In het vliegtuig naar Qatar heeft Louis van Gaal de beelden van Senegal bekeken. In deze analyse vatten we samen wat de bondscoach gezien moet hebben: een behoorlijk stugge, defensieve ploeg waarbij normaal gesproken de hele tactiek is afgesteld op Sadio Mané.
In menig WK-pool zal Senegal achter het Nederlands elftal op de tweede plek gezet worden in groep A. Het spelersmateriaal van bondscoach Aliou Cissé is namelijk om van te watertanden.
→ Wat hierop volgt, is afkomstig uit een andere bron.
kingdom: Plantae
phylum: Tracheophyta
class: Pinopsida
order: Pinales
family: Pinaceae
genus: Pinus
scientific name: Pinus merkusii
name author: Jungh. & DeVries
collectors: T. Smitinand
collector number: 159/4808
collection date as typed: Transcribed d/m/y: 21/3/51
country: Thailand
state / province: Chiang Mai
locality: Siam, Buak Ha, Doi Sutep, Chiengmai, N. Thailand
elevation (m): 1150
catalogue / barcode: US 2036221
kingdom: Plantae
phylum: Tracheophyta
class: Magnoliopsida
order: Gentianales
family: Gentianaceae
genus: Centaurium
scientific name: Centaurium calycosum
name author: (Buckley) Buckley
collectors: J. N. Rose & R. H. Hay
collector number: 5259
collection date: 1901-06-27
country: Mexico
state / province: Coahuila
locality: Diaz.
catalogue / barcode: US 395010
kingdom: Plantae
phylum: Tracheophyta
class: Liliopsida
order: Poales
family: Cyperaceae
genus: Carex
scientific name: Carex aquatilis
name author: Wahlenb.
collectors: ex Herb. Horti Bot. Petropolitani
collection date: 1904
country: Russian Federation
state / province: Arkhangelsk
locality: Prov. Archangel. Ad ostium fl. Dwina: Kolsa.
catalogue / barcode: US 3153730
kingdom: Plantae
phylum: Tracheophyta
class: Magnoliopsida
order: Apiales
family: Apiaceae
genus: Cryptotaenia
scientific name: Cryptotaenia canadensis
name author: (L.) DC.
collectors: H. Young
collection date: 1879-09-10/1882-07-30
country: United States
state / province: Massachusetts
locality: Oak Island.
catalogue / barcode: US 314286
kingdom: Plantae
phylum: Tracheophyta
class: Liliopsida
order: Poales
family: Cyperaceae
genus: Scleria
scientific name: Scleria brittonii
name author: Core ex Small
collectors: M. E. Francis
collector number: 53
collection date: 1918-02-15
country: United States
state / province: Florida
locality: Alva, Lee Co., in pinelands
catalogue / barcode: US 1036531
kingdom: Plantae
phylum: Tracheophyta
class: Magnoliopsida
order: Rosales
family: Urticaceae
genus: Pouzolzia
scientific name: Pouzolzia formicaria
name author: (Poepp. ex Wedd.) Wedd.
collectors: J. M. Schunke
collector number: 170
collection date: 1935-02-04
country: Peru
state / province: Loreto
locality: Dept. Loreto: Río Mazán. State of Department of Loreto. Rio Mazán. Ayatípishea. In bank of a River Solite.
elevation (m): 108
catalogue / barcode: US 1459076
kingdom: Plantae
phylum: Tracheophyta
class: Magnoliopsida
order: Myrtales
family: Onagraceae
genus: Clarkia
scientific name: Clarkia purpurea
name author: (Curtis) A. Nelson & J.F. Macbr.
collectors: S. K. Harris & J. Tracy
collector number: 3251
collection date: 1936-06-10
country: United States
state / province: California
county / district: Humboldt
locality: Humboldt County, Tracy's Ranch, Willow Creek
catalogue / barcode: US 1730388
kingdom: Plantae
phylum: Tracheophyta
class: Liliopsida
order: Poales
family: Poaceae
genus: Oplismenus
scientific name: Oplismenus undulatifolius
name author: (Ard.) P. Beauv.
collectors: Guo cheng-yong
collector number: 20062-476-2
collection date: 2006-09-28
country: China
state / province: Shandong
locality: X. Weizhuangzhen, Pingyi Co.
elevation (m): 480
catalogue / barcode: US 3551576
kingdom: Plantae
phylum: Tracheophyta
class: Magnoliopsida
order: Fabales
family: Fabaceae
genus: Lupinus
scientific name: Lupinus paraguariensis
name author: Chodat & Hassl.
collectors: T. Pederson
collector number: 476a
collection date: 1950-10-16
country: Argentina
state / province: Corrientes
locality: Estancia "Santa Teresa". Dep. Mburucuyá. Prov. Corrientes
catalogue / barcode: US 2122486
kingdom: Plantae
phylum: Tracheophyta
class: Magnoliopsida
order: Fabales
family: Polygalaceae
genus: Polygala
Waar Ecuador een aanvaller uit de plaatselijke Keuken Kampioen Divisie heeft meegenomen, selecteert de kampioen van Afrika vrijwel uitsluitend uit sterke Europese competities. Onder meer Chelsea (Édouard Mendy en Kalidou Koulibaly), Olympique Marseille (Pape Gueye en Bamba Dieng), AS Monaco (Ismail Jakobs en Krépin Diatta), Bayern München (Sadio Mané), RB Leipzig (Abdou Diallo), Tottenham Hotspur (Pape Matar Sarr), Villarreal (Nicholas Jackson), Everton (Idrissa Gueye), Leicester City (Nampalys Mendy) en AC Milan (Fodé Ballo-Touré) leveren spelers aan het keurkorps van Cissé. Op papier behoort dit Senegal waarschijnlijk tot de beste Afrikaanse selecties ooit op een WK.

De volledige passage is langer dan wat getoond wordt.